SOURCE TEXT
Quantified pain drawing in subacute low back pain. Validation in a nonselected outpatient industrial sample

Spine (Phila Pa 1976). 1996 May 1;21(9):1021-30; discussion 1031. doi: 10.1097/00007632-199605010-00005.

Abstract

Study design: The criterion and construct validities of pain drawing, quantified by a simple total body area score of pain extent (area raw extent assessment score), were analyzed prospectively on consecutive patients (n = 103), drawn from a predefined blue collar worker population, all sick listed for 6 weeks as a result of low back pain.

Objectives: To evaluate the validity of pain drawing as a screening tool in the secondary prevention of subacute low back pain.

Summary of background data: Pain drawings have been used clinically for more than 40 years as a complement to a patient's verbal pain descriptions. The main objectives have been to differentiate functional pain from organic pain and to identify meaningful features in spatial-anatomic pain distribution. The ability of the pain drawing to delineate concurrent psychopathology correctly has been questioned. There is no consensus on which scoring method should be used.

YOUR INSTRUCTIONS
Rewrite the pain drawing abstract between "Spine (Phila Pa" and "of low back pain.", inclusive, putting "successive" in place of "consecutive".

Chart analysis data
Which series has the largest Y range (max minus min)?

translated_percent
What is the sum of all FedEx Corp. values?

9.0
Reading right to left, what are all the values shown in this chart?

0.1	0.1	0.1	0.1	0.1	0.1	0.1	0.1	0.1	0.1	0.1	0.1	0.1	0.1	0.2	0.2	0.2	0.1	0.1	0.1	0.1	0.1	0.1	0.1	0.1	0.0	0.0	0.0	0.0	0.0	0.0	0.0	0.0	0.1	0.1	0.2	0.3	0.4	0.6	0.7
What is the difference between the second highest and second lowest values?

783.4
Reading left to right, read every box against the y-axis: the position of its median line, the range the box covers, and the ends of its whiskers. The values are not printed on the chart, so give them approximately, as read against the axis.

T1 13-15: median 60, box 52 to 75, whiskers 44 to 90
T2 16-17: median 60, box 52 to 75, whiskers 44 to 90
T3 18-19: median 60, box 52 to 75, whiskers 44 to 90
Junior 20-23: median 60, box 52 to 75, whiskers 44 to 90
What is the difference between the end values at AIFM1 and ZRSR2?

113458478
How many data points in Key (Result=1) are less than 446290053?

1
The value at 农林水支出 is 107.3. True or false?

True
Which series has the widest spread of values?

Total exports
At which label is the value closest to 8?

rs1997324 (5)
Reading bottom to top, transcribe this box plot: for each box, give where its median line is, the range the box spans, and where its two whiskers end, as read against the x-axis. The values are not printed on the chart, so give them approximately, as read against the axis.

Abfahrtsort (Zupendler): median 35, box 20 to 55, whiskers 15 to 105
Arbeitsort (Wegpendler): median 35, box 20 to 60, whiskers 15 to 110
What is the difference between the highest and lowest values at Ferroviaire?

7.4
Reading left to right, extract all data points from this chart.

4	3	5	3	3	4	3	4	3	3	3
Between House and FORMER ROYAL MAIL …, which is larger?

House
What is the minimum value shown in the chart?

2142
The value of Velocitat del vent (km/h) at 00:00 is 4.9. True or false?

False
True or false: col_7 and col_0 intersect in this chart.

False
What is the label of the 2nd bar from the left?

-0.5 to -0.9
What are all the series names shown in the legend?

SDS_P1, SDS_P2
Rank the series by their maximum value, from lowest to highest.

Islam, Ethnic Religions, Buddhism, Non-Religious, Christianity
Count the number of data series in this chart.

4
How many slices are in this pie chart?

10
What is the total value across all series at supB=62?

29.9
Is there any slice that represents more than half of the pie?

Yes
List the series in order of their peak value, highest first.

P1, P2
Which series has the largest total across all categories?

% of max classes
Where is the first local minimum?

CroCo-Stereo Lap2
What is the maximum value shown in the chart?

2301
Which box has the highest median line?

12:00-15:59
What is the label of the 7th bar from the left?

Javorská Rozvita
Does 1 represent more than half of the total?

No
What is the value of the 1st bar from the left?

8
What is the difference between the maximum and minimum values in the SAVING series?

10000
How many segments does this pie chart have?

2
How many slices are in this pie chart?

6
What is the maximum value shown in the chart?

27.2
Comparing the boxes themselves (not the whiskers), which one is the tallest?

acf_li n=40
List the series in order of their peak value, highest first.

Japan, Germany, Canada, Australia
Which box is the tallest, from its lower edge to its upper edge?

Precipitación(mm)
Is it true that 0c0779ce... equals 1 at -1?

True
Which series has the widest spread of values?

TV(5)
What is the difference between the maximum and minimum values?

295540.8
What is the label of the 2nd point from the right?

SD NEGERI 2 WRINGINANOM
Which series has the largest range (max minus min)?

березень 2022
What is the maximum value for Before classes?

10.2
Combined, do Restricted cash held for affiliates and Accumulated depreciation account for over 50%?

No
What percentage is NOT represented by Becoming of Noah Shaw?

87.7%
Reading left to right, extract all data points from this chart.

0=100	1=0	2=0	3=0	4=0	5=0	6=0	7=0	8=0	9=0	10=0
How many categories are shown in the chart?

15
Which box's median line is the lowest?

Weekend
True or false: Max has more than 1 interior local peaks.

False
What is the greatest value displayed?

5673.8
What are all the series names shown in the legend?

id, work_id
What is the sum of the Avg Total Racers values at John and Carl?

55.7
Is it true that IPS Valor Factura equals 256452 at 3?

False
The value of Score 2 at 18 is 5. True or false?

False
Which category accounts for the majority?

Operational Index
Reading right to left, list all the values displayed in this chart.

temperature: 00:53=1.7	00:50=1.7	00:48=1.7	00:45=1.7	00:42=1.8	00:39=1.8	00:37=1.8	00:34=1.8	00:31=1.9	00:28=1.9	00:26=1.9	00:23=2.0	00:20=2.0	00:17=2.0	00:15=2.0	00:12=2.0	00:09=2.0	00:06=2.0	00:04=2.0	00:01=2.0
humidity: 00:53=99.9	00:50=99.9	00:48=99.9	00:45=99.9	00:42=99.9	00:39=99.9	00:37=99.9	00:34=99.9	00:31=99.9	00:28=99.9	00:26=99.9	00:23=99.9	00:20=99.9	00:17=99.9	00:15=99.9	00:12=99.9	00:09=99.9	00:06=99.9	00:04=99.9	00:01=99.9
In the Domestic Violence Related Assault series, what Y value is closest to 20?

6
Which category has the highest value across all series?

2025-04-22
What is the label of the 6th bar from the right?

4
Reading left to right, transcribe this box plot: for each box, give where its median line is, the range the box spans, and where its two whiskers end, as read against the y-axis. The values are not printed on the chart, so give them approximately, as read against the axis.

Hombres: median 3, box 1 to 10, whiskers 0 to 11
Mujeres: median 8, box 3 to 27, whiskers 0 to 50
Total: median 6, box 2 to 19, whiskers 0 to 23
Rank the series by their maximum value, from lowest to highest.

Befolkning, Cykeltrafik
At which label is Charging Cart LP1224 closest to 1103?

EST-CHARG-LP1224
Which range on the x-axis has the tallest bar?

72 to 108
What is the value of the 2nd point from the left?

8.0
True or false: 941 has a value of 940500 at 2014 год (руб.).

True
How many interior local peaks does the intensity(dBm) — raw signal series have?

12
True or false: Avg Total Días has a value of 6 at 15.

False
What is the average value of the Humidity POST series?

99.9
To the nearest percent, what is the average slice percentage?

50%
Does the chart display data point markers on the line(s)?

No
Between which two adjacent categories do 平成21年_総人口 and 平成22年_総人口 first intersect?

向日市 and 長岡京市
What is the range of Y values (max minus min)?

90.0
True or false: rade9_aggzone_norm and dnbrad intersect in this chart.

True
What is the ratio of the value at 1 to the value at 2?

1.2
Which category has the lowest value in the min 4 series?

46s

ANSWER SECTION
Spine (Phila Pa 1976). 1996 May 1;21(9):1021-30; discussion 1031. doi: 10.1097/00007632-199605010-00005.

Abstract

Study design: The criterion and construct validities of pain drawing, quantified by a simple total body area score of pain extent (area raw extent assessment score), were analyzed prospectively on successive patients (n = 103), drawn from a predefined blue collar worker population, all sick listed for 6 weeks as a result of low back pain.